Thanks for the positive feedback. I have good and bad news.

Good news first:
the OpenCL version is running and produces roughly the same results. Roughly means 8% difference on the testing data included in the repo (that's 8% at the level of individual links). I have not yet tested on current production data.

Bad news:
The OpenCL port is in large parts pretty much a 1:1 copy of the CPU code. That implies it is still very, very slow. Memory access is all over the place and wrap divergence must be huge. Long story short: It's about as fast as a single CPU-core. I sort of expected that, 1:1 ports never end up looking good. I'm now looking at which factor is the most dominating slowdown and eliminate those (if possible).

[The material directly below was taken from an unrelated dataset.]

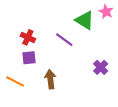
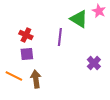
purple line: (64, 40) -> (60, 37), turned 60
brown arrow: (50, 79) -> (36, 79), moved

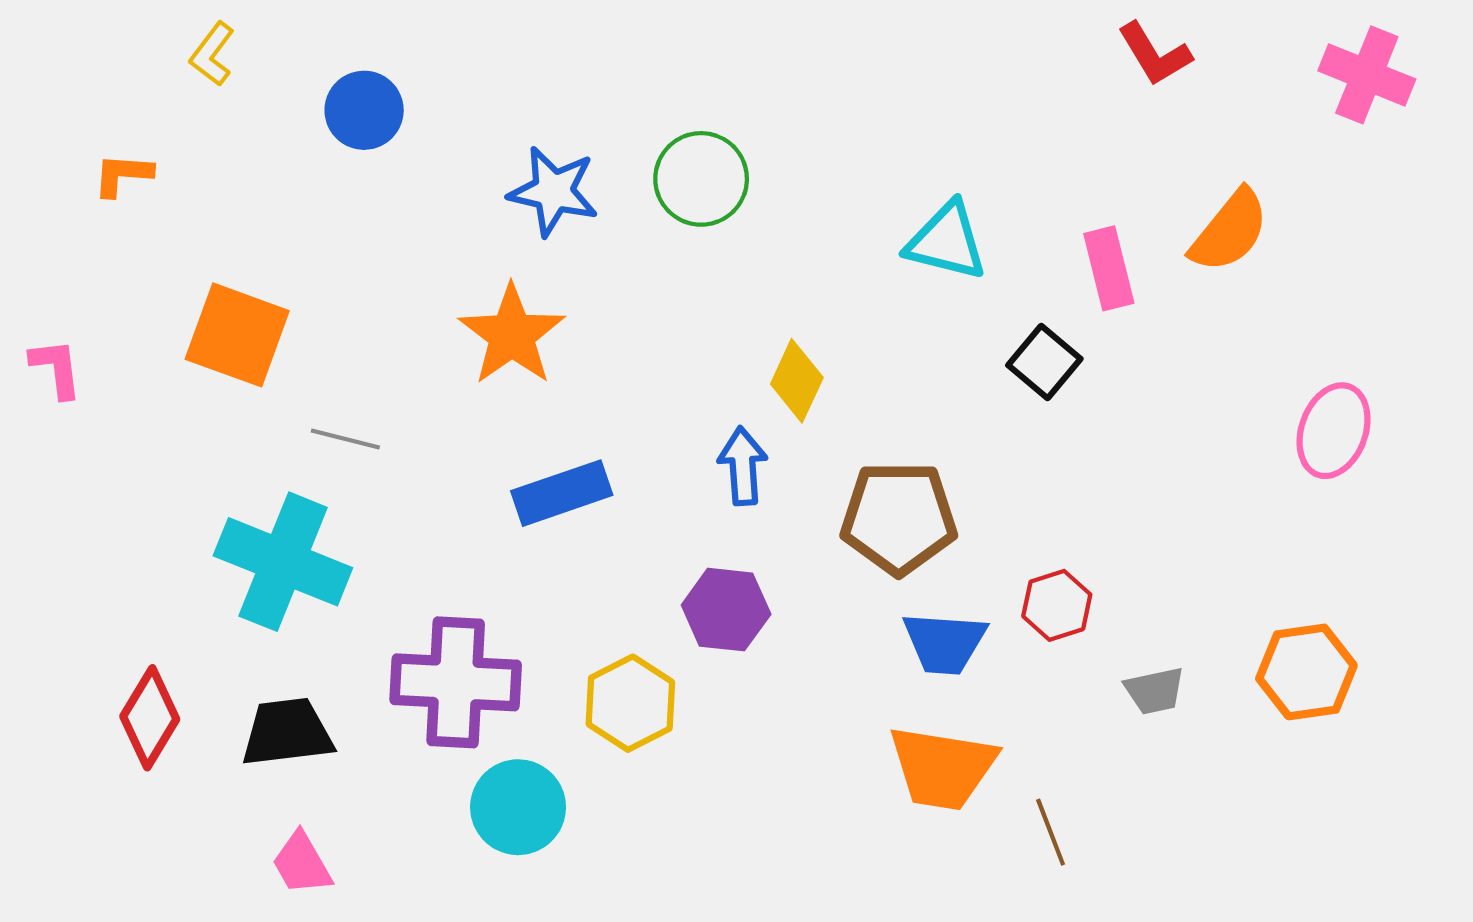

I will keep you informed ...

5) Message boards : Number crunching : TN-Grid on AMD GPUs (Message 1766)
Posted 10 Apr 2020 by L.Gilson

Will you create an application for AMD GPUs?

I'm actually on it.

The client code is open-source and anyone willing can improve it. Several people from outside the research group already added very clever stuff (see posts by "[B@P] Daniel"), but so far no GPU version made it to stable. I'm now focusing on a new OpenCL-GPU (Nvidia and AMD GPU) implementation.

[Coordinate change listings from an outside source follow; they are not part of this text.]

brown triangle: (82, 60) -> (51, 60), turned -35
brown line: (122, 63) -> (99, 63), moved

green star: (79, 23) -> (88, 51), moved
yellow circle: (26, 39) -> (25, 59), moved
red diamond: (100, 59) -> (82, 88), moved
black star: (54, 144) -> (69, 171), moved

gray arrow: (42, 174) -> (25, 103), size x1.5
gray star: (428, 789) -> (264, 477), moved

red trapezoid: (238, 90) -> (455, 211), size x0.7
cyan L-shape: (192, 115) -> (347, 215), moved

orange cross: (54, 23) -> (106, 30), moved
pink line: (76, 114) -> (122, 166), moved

The current code cannot be ported 1:1, but the idea behind it can be ported. The switch from sequential to parallel will have 2 effects:

1. the raw number of calculations goes up by a factor of 1.5 - 2. That isn't so bad as most computers have way, way faster GPU than CPU.

2. the results will slightly change. I contacted the team about this. They seem to be willing to at least consider the option. The change in results implies the CPU and GPU version cannot crunch the same WU without major changes on the server side. But the scientific output will be comparable.

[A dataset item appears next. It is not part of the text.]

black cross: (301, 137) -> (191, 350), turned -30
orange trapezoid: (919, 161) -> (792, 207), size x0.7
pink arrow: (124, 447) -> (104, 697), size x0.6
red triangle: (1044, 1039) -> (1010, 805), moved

TN-Grid recovers links between gene expressions. Nobody knows for sure what the true result is. There is the uncertainty related to the measurement itself, statistics,... . But there are also test data sets generated by a human (ground truth data). Even for those datasets the algorithms don't hit the target perfectly. Getting the main parts right is good enough, for various liberal definitions of "main", "right" and "good enough".

Porting the code takes time, don't hold your breath. I'm not part of the team, i'm not related to the university, the scientific team may not like the result in the end and i do this on my own in my free time. It currently looks doable without major gotchas. It will be faster than the CPU version, but not by an exorbitant factor. Expect 25x or maybe 100x faster than a single CPU-core, not some magic 10.000x faster. Given that modern CPUs with 8 cores / 16 threads already run 16 WU in parallel, the impact will not be a total game changer. The current code is already good and highly optimized.

ETA wise think months, not days. And the results need to be verified, which will also take time.